# Written problem:
Copy out the records word for word, starting with the line that contains "Document page, 1500x1125 pixels." and going on through the line that contains "title Loading A", with both of those lines included.

[Annotated element entries]
★ ★ ★ ★ ★

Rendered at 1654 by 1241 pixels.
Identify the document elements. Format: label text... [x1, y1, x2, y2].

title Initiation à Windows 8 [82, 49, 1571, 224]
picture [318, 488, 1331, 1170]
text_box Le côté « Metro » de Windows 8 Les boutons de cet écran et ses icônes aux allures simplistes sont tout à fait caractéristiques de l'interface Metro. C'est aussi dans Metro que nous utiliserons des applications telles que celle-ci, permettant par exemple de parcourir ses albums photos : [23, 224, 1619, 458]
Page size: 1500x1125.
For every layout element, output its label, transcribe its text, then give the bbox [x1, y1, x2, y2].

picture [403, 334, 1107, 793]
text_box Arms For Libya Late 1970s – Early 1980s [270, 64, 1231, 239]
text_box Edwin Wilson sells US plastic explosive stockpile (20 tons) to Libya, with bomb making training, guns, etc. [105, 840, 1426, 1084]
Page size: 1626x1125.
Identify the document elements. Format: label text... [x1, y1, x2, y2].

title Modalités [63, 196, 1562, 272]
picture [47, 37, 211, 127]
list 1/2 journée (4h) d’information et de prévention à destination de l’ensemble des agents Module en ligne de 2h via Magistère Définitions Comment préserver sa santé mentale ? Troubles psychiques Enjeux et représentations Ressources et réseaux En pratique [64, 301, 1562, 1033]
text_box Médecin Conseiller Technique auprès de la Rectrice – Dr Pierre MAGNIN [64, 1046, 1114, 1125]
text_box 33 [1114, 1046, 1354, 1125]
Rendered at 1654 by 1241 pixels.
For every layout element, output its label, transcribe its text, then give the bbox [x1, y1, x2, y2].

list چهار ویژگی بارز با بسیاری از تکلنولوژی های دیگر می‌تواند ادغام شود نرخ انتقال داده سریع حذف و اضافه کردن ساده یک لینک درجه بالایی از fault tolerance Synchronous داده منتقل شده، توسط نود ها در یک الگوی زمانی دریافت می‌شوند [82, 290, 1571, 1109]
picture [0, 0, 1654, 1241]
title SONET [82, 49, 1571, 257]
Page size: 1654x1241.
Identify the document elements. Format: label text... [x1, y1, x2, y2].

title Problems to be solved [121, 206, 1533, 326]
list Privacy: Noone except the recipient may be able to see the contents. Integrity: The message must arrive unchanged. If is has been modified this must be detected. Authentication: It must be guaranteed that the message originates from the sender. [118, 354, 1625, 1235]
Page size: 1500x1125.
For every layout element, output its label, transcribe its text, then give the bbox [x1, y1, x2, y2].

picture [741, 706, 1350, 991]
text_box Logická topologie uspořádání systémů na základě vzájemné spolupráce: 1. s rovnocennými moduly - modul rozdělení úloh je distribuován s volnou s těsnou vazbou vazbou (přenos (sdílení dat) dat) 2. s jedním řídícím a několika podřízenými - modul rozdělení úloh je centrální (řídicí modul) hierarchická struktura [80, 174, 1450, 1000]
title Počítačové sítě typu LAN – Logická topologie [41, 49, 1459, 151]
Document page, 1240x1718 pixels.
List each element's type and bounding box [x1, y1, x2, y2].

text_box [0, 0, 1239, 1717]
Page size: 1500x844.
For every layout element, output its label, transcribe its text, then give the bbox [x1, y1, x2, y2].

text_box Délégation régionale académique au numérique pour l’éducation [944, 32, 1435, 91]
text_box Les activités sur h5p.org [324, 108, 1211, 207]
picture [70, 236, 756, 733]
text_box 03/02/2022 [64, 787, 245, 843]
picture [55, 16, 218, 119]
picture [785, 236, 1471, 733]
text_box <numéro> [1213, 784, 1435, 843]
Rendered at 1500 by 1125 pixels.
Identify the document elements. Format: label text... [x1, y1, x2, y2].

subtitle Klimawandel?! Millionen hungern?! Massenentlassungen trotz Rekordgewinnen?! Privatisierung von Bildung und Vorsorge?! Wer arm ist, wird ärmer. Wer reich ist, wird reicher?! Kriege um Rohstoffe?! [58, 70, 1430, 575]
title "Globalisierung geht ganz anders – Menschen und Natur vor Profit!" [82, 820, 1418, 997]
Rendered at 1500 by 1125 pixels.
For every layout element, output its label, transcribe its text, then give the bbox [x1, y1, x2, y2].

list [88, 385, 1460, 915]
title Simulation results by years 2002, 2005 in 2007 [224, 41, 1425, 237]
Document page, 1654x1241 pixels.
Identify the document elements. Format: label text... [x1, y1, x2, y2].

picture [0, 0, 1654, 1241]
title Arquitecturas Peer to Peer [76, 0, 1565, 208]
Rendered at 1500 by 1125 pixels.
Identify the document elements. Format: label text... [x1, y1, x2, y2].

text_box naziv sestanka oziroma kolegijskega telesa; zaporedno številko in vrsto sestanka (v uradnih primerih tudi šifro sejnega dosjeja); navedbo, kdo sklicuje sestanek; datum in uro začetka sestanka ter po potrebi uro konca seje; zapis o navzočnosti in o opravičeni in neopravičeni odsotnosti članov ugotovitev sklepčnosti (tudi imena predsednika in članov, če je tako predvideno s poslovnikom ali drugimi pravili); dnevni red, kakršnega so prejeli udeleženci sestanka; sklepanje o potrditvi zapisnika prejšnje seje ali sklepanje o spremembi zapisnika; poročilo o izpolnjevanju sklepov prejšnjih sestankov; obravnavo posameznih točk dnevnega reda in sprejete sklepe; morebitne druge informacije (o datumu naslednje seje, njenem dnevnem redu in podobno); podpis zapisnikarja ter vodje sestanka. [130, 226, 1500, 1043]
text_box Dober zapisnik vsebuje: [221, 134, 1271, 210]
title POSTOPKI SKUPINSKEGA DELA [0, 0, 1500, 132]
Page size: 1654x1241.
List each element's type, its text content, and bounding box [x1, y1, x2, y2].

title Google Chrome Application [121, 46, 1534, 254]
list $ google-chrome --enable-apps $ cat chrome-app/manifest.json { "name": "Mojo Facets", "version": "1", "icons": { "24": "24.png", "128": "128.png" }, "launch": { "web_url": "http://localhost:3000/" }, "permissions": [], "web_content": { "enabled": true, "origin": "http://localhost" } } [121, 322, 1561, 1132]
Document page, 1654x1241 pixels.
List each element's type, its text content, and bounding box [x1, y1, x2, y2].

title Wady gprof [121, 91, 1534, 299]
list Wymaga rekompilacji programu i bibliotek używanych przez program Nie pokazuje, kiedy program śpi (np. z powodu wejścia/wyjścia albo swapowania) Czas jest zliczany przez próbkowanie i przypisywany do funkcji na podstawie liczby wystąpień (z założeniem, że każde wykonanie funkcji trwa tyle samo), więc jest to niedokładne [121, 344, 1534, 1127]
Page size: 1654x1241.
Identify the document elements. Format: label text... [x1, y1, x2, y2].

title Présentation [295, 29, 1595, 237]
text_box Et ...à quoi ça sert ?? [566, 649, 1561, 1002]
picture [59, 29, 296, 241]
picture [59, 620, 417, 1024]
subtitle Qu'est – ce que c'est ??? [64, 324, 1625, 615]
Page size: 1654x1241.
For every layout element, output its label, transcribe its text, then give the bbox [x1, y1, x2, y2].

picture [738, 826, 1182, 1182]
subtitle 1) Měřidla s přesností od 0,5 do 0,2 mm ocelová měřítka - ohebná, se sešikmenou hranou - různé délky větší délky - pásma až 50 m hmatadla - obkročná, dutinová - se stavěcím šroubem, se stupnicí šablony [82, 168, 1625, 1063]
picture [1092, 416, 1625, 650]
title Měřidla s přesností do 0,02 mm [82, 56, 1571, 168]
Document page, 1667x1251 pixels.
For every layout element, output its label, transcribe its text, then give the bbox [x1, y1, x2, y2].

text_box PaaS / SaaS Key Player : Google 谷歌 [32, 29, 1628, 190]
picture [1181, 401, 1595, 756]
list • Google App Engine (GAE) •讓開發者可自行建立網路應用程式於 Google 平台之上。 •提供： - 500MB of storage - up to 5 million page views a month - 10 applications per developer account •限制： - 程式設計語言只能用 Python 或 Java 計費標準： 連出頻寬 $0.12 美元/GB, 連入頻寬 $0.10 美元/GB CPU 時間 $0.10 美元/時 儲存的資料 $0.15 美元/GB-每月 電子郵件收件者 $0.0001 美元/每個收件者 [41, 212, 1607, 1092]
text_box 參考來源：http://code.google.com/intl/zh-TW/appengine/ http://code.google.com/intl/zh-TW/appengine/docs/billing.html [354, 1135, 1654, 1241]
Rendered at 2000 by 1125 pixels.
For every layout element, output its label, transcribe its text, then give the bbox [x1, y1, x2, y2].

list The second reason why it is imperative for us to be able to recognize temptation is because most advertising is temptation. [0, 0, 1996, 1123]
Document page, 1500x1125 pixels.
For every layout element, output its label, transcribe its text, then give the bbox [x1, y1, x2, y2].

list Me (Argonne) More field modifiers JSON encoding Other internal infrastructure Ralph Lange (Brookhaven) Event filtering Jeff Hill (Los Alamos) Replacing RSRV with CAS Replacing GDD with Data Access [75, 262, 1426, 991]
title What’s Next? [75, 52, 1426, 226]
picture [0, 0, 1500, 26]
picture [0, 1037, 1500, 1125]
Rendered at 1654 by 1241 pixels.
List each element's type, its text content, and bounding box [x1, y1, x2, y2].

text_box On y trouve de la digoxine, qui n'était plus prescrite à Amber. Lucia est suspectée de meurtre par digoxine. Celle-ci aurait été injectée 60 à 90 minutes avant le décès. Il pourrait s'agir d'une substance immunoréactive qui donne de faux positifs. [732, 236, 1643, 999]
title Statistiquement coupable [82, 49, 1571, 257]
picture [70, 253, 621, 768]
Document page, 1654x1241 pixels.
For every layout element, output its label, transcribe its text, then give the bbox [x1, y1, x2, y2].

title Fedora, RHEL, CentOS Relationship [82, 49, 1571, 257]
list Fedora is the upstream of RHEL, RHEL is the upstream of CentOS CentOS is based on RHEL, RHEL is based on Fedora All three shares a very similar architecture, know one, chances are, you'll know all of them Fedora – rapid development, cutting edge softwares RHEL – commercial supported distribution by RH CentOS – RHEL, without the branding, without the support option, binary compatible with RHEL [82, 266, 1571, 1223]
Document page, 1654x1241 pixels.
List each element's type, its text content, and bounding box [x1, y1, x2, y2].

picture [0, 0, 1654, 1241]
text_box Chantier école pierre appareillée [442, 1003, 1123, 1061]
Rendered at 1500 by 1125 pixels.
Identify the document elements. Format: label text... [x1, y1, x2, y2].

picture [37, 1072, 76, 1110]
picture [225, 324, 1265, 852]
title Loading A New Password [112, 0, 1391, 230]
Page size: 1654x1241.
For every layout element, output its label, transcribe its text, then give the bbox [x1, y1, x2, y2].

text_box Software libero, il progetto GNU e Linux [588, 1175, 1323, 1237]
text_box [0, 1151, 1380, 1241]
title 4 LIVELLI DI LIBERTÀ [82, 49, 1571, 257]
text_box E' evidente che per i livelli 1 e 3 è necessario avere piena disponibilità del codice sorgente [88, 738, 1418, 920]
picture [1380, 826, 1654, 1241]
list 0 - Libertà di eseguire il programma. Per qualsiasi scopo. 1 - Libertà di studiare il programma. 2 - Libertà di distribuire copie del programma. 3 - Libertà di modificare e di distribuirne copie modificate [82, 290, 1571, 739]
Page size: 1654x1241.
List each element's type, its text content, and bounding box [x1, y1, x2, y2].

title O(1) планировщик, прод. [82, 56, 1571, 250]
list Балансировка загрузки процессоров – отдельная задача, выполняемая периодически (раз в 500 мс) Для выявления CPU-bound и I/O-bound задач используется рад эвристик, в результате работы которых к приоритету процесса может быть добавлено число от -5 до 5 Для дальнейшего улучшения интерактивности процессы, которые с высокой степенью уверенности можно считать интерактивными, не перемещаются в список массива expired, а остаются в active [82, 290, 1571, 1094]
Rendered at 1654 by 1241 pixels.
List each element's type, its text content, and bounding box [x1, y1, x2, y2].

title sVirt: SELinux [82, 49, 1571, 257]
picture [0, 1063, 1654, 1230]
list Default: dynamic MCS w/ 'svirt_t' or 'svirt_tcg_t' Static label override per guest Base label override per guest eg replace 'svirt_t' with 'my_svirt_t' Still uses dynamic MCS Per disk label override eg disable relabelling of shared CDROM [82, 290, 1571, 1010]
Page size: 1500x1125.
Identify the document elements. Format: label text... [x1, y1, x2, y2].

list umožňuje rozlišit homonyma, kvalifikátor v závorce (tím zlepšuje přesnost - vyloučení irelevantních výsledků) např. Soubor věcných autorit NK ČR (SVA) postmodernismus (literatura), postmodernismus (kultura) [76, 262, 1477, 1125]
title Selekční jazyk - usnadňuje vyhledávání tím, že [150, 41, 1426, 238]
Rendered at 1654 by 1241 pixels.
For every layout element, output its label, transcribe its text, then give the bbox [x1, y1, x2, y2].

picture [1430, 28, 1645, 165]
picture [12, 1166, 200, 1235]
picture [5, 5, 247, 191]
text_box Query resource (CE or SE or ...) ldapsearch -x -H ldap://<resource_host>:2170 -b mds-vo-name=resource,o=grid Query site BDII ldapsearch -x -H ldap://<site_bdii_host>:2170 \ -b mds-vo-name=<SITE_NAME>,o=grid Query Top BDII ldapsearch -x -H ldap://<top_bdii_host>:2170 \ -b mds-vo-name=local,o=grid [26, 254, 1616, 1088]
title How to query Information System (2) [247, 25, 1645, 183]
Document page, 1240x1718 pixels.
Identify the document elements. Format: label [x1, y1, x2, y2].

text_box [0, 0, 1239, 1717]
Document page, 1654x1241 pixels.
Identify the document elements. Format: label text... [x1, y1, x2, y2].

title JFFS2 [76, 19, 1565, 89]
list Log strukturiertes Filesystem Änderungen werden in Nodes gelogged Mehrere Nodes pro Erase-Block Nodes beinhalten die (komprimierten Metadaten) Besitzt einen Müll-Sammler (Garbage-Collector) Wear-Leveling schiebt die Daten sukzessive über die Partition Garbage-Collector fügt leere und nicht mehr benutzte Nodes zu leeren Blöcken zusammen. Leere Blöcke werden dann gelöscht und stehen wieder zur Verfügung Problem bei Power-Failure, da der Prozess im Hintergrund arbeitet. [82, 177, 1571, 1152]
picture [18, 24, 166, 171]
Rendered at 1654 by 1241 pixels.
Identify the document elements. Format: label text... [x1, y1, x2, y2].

★ ★ ★ ★ ★

# Exercise result:
Document page, 1500x1125 pixels.
For every layout element, output its label, transcribe its text, then give the bbox [x1, y1, x2, y2].

list Me (Argonne) More field modifiers JSON encoding Other internal infrastructure Ralph Lange (Brookhaven) Event filtering Jeff Hill (Los Alamos) Replacing RSRV with CAS Replacing GDD with Data Access [75, 262, 1426, 991]
title What’s Next? [75, 52, 1426, 226]
picture [0, 0, 1500, 26]
picture [0, 1037, 1500, 1125]
Rendered at 1654 by 1241 pixels.
List each element's type, its text content, and bounding box [x1, y1, x2, y2].

text_box On y trouve de la digoxine, qui n'était plus prescrite à Amber. Lucia est suspectée de meurtre par digoxine. Celle-ci aurait été injectée 60 à 90 minutes avant le décès. Il pourrait s'agir d'une substance immunoréactive qui donne de faux positifs. [732, 236, 1643, 999]
title Statistiquement coupable [82, 49, 1571, 257]
picture [70, 253, 621, 768]
Document page, 1654x1241 pixels.
For every layout element, output its label, transcribe its text, then give the bbox [x1, y1, x2, y2].

title Fedora, RHEL, CentOS Relationship [82, 49, 1571, 257]
list Fedora is the upstream of RHEL, RHEL is the upstream of CentOS CentOS is based on RHEL, RHEL is based on Fedora All three shares a very similar architecture, know one, chances are, you'll know all of them Fedora – rapid development, cutting edge softwares RHEL – commercial supported distribution by RH CentOS – RHEL, without the branding, without the support option, binary compatible with RHEL [82, 266, 1571, 1223]
Document page, 1654x1241 pixels.
List each element's type, its text content, and bounding box [x1, y1, x2, y2].

picture [0, 0, 1654, 1241]
text_box Chantier école pierre appareillée [442, 1003, 1123, 1061]
Rendered at 1500 by 1125 pixels.
Identify the document elements. Format: label text... [x1, y1, x2, y2].

picture [37, 1072, 76, 1110]
picture [225, 324, 1265, 852]
title Loading A New Password [112, 0, 1391, 230]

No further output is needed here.